§ EXERCISE DIRECTIONS
Report every line below that carries the word "kalíšek".

§ EXERCISE INPUT
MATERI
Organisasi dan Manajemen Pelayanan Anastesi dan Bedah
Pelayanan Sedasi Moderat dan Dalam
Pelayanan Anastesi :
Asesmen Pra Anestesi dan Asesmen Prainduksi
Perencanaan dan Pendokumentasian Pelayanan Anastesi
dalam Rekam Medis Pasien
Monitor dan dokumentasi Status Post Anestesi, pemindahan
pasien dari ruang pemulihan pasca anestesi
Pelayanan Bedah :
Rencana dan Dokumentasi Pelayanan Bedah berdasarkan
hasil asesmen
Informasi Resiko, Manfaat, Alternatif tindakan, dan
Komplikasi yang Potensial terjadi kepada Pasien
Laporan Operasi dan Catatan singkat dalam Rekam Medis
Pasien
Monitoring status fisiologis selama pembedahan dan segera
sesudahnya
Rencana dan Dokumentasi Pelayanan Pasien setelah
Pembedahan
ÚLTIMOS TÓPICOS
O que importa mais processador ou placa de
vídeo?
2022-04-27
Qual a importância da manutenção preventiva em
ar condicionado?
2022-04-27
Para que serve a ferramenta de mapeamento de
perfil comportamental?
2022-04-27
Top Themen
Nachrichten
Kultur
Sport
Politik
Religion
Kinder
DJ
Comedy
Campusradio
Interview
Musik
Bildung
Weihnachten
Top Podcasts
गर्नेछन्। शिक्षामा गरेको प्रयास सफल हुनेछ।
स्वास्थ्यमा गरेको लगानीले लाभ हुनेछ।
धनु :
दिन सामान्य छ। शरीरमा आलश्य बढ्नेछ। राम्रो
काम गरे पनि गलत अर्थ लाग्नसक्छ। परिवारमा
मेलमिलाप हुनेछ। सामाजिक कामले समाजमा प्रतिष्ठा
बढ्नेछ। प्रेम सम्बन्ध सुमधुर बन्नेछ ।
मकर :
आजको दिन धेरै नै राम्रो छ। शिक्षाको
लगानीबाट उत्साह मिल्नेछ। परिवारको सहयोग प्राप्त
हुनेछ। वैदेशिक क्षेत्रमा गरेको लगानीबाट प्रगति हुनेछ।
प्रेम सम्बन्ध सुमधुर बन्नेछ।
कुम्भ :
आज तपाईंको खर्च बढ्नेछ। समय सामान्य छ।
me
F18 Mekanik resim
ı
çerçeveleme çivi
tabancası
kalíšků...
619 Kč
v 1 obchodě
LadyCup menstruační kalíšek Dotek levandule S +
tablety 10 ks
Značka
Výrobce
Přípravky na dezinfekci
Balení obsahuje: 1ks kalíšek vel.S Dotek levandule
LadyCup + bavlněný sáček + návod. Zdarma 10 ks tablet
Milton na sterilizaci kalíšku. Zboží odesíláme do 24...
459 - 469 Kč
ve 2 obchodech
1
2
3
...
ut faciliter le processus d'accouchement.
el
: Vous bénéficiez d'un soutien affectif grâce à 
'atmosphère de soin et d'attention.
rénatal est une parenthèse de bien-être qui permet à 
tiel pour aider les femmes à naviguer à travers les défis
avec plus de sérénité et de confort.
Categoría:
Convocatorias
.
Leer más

§ SOLUTION
LadyCup menstruační kalíšek Dotek levandule S +
Balení obsahuje: 1ks kalíšek vel.S Dotek levandule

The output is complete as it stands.